URBANA – The University of Illinois would have to spend $13 million on new equipment for its computer network to comply with a recent government order extending a wiretap law to e-mail and online communications.
And it would have to replace some brand-new equipment being installed as part of a $20 million, five-year computer network upgrade.
According to the American Council on Education, universities nationwide would have to spend an estimated $7 billion to upgrade their networks by July 2007.
"Our students need lots of things, and this $13 million takes away from cool technology in the classrooms and bigger e-mail systems," said Peter Siegel, chief information officer for the UI.
The Federal Communications Commission issued an order that all Internet service providers, including universities, libraries and commercial providers, allow remote monitoring of electronic communications by law enforcement agencies.

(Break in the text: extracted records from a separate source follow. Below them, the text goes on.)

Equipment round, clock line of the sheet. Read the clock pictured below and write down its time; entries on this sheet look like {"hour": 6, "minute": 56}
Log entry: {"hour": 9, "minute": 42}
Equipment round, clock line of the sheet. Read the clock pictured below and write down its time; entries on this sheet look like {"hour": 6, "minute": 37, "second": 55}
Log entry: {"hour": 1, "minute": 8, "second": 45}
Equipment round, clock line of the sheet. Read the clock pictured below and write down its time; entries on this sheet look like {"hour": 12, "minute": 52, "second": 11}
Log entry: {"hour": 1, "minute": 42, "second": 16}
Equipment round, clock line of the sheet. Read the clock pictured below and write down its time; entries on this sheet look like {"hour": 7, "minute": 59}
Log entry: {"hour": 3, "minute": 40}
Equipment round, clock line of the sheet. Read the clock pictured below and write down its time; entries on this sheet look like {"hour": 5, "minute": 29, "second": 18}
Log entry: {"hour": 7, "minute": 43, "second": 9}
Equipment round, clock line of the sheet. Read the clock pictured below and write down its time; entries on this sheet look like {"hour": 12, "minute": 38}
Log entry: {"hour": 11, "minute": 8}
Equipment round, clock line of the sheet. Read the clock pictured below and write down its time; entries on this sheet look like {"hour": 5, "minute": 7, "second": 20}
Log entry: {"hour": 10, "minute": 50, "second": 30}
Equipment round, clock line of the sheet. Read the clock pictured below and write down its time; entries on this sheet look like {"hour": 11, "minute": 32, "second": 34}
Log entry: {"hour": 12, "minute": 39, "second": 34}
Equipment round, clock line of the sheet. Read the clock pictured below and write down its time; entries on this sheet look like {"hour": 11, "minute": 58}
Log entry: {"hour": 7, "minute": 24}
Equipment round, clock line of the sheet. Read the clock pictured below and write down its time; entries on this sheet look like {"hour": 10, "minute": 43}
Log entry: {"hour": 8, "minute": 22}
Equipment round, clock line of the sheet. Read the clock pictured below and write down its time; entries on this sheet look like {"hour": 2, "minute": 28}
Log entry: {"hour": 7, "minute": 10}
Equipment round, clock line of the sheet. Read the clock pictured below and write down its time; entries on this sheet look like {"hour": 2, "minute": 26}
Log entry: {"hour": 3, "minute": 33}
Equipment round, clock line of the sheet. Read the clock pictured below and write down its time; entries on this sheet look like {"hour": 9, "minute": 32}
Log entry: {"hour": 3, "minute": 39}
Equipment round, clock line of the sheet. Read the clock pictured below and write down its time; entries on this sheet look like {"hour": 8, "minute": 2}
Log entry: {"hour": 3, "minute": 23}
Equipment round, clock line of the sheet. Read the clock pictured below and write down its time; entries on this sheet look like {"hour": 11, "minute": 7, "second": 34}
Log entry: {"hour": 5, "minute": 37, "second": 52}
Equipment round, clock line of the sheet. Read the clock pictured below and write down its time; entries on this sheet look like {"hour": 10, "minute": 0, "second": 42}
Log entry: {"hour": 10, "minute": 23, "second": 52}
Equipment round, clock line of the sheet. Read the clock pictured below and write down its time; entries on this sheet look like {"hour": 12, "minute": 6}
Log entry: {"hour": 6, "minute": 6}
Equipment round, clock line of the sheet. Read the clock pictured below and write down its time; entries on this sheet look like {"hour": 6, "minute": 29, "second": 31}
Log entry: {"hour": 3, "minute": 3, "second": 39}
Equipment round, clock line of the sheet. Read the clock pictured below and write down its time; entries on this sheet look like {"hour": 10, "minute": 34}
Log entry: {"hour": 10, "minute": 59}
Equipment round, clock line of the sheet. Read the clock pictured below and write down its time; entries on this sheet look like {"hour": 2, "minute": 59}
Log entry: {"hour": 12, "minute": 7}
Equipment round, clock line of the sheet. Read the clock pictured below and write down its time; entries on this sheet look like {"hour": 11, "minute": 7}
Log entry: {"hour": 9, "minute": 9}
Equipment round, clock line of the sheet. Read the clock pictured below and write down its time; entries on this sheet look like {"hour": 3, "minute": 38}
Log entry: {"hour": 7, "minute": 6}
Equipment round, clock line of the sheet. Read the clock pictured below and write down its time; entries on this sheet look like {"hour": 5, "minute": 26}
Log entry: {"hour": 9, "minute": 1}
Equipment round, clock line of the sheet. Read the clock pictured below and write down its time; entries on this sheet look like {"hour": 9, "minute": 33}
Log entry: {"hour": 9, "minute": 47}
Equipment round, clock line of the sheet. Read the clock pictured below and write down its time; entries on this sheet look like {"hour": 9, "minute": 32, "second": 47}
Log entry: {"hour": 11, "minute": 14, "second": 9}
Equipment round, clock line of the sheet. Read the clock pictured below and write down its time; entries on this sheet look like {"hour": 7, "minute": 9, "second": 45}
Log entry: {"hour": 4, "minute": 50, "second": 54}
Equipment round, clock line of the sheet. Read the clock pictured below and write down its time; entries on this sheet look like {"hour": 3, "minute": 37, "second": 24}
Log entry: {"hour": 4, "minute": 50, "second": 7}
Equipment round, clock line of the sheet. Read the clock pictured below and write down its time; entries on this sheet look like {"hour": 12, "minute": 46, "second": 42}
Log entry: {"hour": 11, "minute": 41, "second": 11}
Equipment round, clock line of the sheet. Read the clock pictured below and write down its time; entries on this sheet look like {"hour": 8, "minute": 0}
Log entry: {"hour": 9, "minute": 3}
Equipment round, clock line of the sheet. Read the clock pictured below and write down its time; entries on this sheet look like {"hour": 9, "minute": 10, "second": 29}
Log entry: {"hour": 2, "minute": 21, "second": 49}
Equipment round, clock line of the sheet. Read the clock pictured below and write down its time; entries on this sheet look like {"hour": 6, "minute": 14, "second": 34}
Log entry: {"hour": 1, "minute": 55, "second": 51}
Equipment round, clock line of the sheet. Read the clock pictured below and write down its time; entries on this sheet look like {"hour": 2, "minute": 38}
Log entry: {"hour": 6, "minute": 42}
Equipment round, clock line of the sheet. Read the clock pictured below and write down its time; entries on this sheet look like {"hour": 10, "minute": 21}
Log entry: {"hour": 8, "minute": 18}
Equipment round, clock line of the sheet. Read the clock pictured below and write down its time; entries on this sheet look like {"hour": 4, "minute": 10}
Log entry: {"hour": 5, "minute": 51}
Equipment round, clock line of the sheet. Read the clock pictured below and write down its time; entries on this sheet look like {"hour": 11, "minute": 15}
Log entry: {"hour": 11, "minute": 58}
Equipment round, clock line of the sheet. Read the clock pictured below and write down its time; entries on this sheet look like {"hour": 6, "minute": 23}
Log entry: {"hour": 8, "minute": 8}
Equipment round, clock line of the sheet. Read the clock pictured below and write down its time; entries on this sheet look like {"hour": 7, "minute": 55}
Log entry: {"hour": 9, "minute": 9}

The order is an extension to computer networks of the 1994 Communications Assistance for Law Enforcement Act, which required telephone companies to redesign their systems to provide remote access.
The FCC issued the order at the request of the Department of Justice, the FBI and the Drug Enforcement Agency, to enable law enforcement to conduct court-ordered wiretaps as technology changed.
"Responding to the needs of law enforcement is of paramount importance," FCC Chairman Kevin Martin said in a press release. But he also said there needs to be a balance between fostering competitive broadband services and innovation and meeting the needs of law enforcement.
Siegel said the government wants to track communications of an individual, such as e-mail or instant messaging, no matter where the person is or what computer he is using, as opposed to monitoring a particular phone or computer. Siegel said some of the technology to allow law enforcement to track online communications remotely has yet to be designed.
To comply, the UI would have to replace 2,100 switches and routers in its computer network. But Siegel said a more cost-effective option would be to install equipment to track communications on the network's "backbone," which could monitor information flowing out of a building or off-campus.
That would cost $1 million, and the UI could install other special equipment as needed to monitor communications within a particular building, Siegel said.
"It's not trivial, but it's a lot cheaper than $13 million," he said.
"It isn't likely they are going to need to be watching 150 buildings on the Urbana campus every day," he added. "To have every campus be engineered just in case seems an awful lot of investment."
In its order, the FCC acknowledges that university networks might be private networks not subject to the order, but it stated that where the university network connects to the public, allowing information onto the Internet, it must be able to accommodate wiretaps.
Siegel, who is part of a national computer security task force, said the UI already works with law enforcement to comply with subpoenas to monitor communications. He said such cases usually involve an outside attack on the computer system rather than an individual on campus suspected of wrongdoing.
He said the UI wants to work with the government to help solve problems of computer security. He said universities are not objecting to the law, but rather the interpretation that says universities are covered in a specific way.
The FCC could still exempt education networks from the order. The order stated it reached no conclusion on that issue. The FCC is continuing to look at it, as well as standards for compliance and enforcement, and it is accepting comments on those issues until Nov. 14.
Siegel said the UI is working with other universities to look at the order and talk with FCC officials about how to provide what is needed in a cost-effective way.
"We're trying to be leaders in getting out the word on this and working with various organizations," he said. "Our view is, 'Let's not complain. Let's identify the best way to do this so we can use the money for more meritorious things.'"
The American Council on Education and a coalition of public interest and business groups, including the Center for Democracy and Technology, have both filed appeals of the FCC order.